- Founded: 2017
- Dates active: 2017–Present
- Country: Canada
- Groups: Front antifasciste populaire Rose City Antifa Hamilton Against Fascism
- Active regions: Quebec (Mainly the Montreal area)
- Ideology: Anti-fascism Anti-Quebec nationalism Marxism Communism Anarchism
- Political position: Far-left
- Status: Active
- Size: Unknown
- Annual revenue: International Anti-Fascist Defense Fund
- Website: montreal-antifasciste.info/en/

= Montréal Antifasciste =

Quebec antifa group

Montréal Antifasciste is a militant far-left anti-fascist group. It mainly operates in the Montreal area but also operates across Quebec.

==History==
Montréal Antifasciste was founded in 2017. The group's stated purpose is to counter the rise of groups in Quebec that it deems to be "far-right". Some of these groups are Atalante, the Nouvelle Alliance, the Front patriotique du Québec, La Meute, the Second Sons, Diagolon, and the Frontenac Active Club. The group also works to identify members of far-right groups in the Montreal area.

===Ideology===
Montréal Antifasciste includes members who identify as marxists, anarchists and communists. The group is also anti-Quebec nationalism and has claimed responsibility for the vandalism of statues of historical figures in Montreal.

===Actions===
On 19 May 2025, Montréal Antifasciste organized a counter protest known as the "Fête populaire contre le fascisme" (English: People's Festival Against Fascism. However, Montréal Antifasciste also called it the "People’s Anti-Fascist Festival in their English publications) against the Nouvelle Alliance's annual commemoration of hero of New France Adam Dollard des Ormeaux at his statue in Montreal’s Parc La Fontaine. The counter protesters brought loudspeakers and waved antifa flags, pride flags, and Palestine flags. The Service de police de la Ville de Montréal kept the two groups from fighting. Throughout the confrontation, the counter protesters chanted "Pas de facho dans nos quartiers!" (English: "No fascists in our streets!") while 50 members of the Nouvelle Alliance chanted "Le Québec aux Québécois!" (English: "Quebec for Quebecers"), "Québec libre!" (English: "Free Quebec!") and "Patrie, nation, tradition!" (English: "Fatherland, nation, tradition!")

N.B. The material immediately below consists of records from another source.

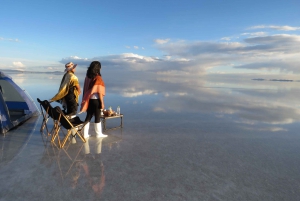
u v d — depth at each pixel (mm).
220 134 6680
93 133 6305
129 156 4680
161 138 6059
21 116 7270
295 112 11062
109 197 3145
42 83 26094
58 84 24750
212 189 3447
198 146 5500
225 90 24766
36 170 3920
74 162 4301
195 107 11664
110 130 6660
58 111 4688
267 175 4000
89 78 5727
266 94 21047
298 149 5484
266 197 3283
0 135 5867
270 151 5289
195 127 7422
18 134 6000
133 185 3488
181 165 4301
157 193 3283
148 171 3994
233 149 5359
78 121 5438
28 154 4648
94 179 3648
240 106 12531
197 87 29125
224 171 4102
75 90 5562
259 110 11367
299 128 7715
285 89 30141
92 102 5617
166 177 3789
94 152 4855
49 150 4906
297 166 4438
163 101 13367
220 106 12289
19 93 7652
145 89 22516
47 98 13016
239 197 3252
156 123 7785
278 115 10117
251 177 3900
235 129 7332
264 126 7887
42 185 3422
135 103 12172
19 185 3404
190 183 3609
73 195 3172
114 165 4207
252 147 5562
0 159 4352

====Political violence====
The group has admitted on its website to using violence for political means.

In 2017, members of the group attacked a 42-year-old man for holding a Patriote flag. The attack was criticized by Cora Le Moyne, a member of the group.

On 25 July 2025, two smoke bombs were thrown at Christian evangelist gospel singer Sean Feucht during a worship song at Ministerios Restauracion church. The smoke bombing occurred at the same Montréal Antifasciste was protesting Feucht's presence outside of the church. Some of the protesters reportedly cheered after the bombing had occurred. A woman who was holding up an antifa flag and was not near the bomber was arrested but not charged. The bomber was later identified as Gabriel Lepage, a man who works at the 2nd Canadian Division Support Group. Lepage was also reported to have links to antifa.

On 23 April 2026, Nomos-TV reporter Alexandre Cormier-Denis had his recording disrupted by members of the Front antifasciste populaire (English: Popular Anti-Fascist Front), a group linked to Montréal Antifasciste. On 27 April, Cormier-Denis described the incident as "an antifa ambush to sequester me in my vehicle!" On 8 May, Montréal Antifasciste claimed responsibility for the mobilization of the FAP to protest the broadcast. Montréal Antifasciste also claimed that Cormier-Denis is "actively contributed to normalizing this central player of the Quebec far right, and above all, to trivializing the xenophobic remarks that are at the heart of his ideological program."